Jeopardy is definitely an intense gig.
“I am struck anew by how different it is to shift from the slow, meditative pace of academic knowledge to the hyper fast, multi-sensory experience of ‘Jeopardy,’ says the 2019 Guggenheim Fellow.
On the Alex Trebek Stage at Sony Pictures Studios, they tape five games a day: quarterfinal matches were all filmed on a Monday, and the semifinals and finals all on Tuesday, according to Blum, who says she was flushed with adrenaline and planned to play more conservatively than her swinging-wildly quarterfinal.
After taping one game, she experienced an unprecedented hitch, but took it all in stride.
“A combination of too much adrenaline, some hunger and dehydration and just general out-of-body, out-of-mindedness sent me to Cedars-Sinai with a huge blood pressure spike,” says Blum, adding that she was fine and the ‘Jeopardy!’ crew took excellent care of her.
Her whole ‘Jeopardy!’ endeavor started when an old elementary school friend told her about the opportunity to be on the storied show, and the lifelong fan was all in.
Her first audition was composed of a 50-question, 15-minute online test. She subsequently concluded another test on Zoom while being monitored by a ‘Jeopardy!’ producer.
She made it through that round to get a virtual tryout invite with other applicants — seeing prospective contestants divided into groups of three to compete in a concise mock match of the game.
And Blum says it was wild being on the actual show to compete in the ‘Jeopardy!’ Professors Tournament.
The Livingston High class of ’91 graduate was one of 15 professors chosen for the inaugural competition.
It has been a longtime coming…
Blum says her relationship to the game show harks back to high school, when she applied to ‘Jeopardy!’s teen tournament but declined an invite, and always regretted it.
“I was selected randomly to come try out, but I didn’t go because I had basketball practice, which was not the right decision to have made, but 30-plus years later and here I am,” she says.
And there she was indeed, with strangers far and wide getting an instant introduction to the scholar of nineteenth-century American literature, oceanic and polar literature.
“Millions of people watch ‘Jeopardy!’ and it’s been gladdening to have an inbox full of examples of people who do so out of a love of knowledge and books,” Blum says for ‘Jeopardy!’ fans, entertainment value equals learning new things. It’s such a tonic.
And she loves her new educator friends, with nothing but accolades for and was honored to share the set with them.

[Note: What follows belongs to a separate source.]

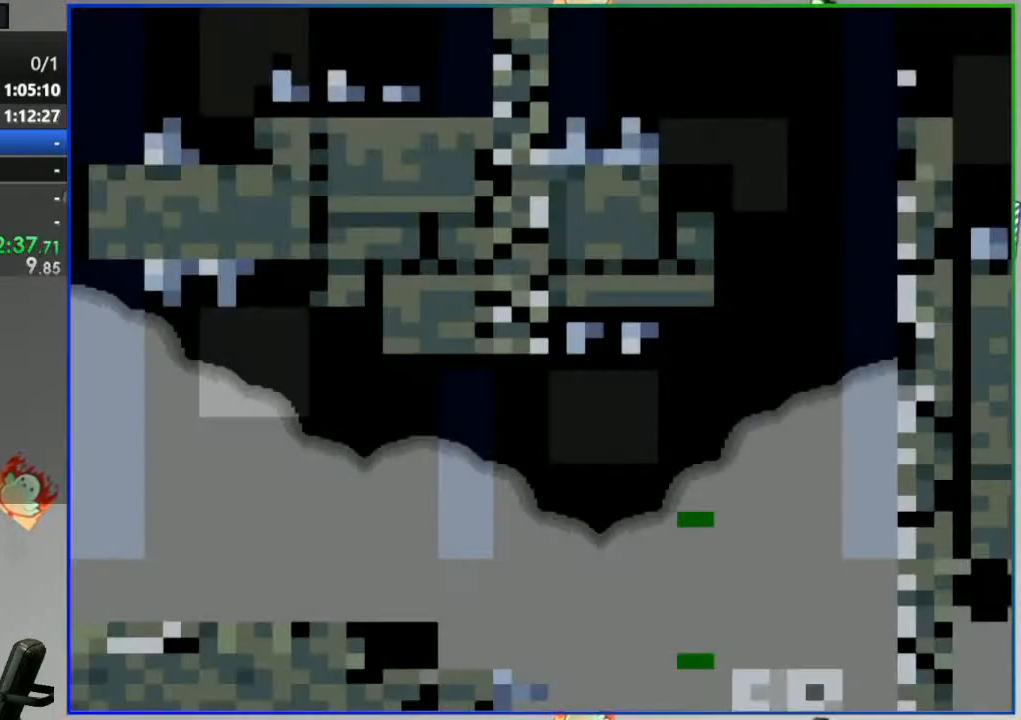
{"buttons": ["Y"], "events": []}
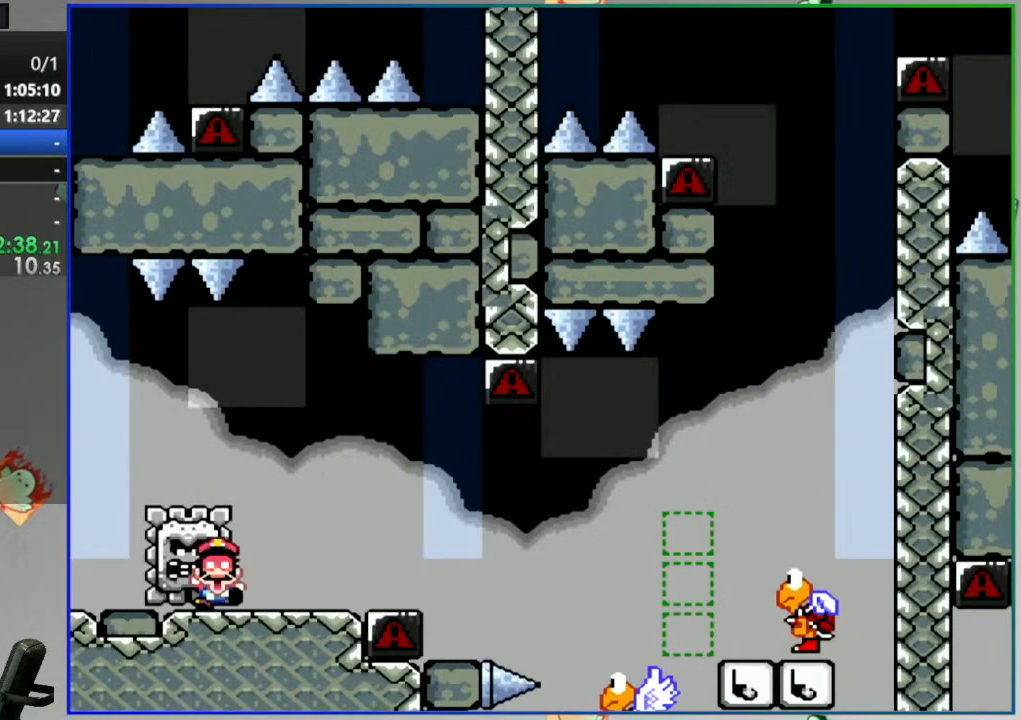
{"buttons": [], "events": [[167, "Y", "up"], [367, "A", "down"], [433, "A", "up"]]}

“This is an exceptional game, especially knowing the contestants, who are genuinely fantastic and I’m grateful for their support,” says Blum, adding that she was in brilliant and cool company.
She was excited to make Penn State proud with her ‘Jeopardy!’ showing and knows she was part of something special.

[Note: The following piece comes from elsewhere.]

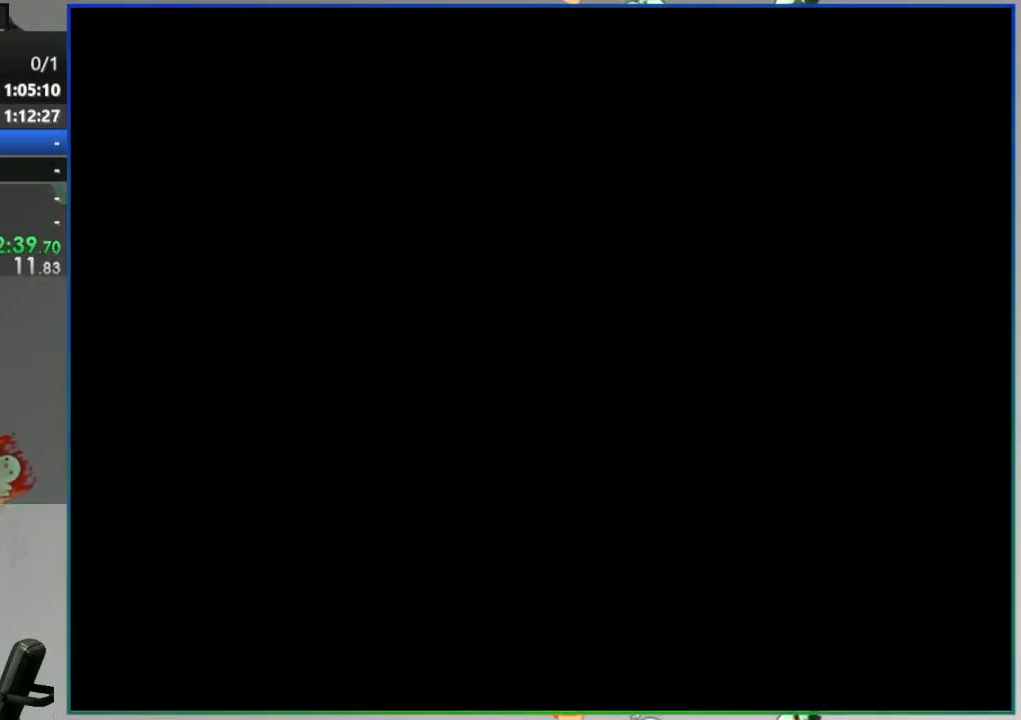
{"buttons": ["Y"], "events": []}
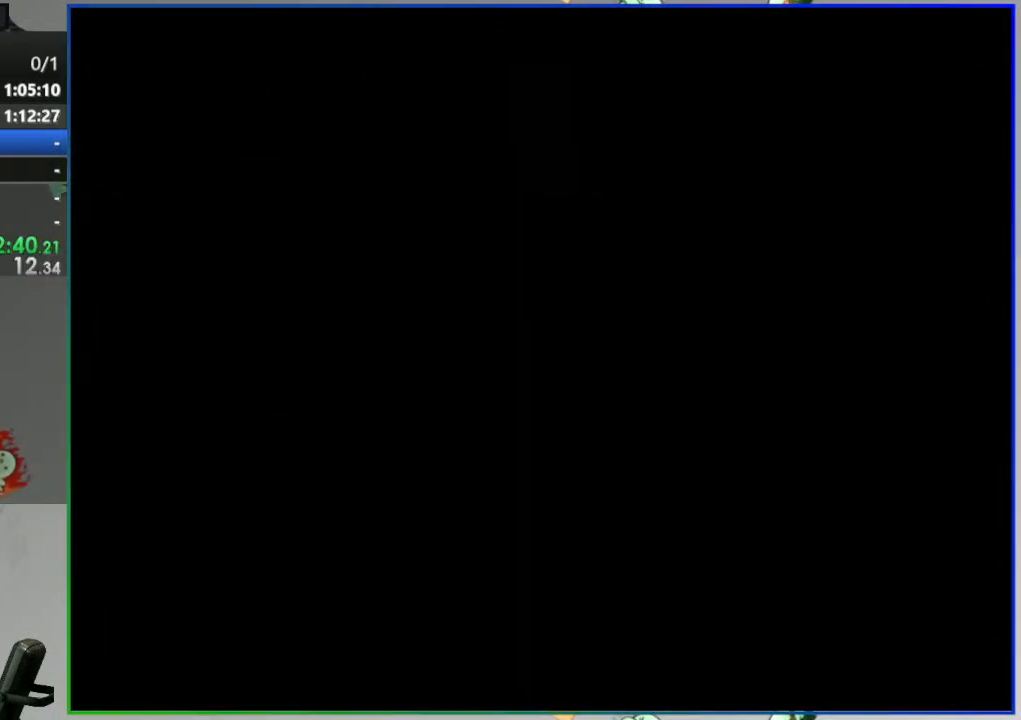
{"buttons": ["Y"], "events": []}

“Those of us honored to be selected for the ‘Jeopardy!’ Professors Tournament were acutely aware of how rare it was to be seen by a media/entertainment powerhouse,” Blum says. “The ‘Jeopardy!’ producers saw that higher education happens in marvelously diverse places.”
The English professor can count reaching the semifinals among her endless accomplishments.
So many took notice.
“From the LHS (Livingston High School) Challenge Team to the ‘Jeopardy!’ Professors Tournament — you have been a question, answering and asking wonder,” says Jon Brolin.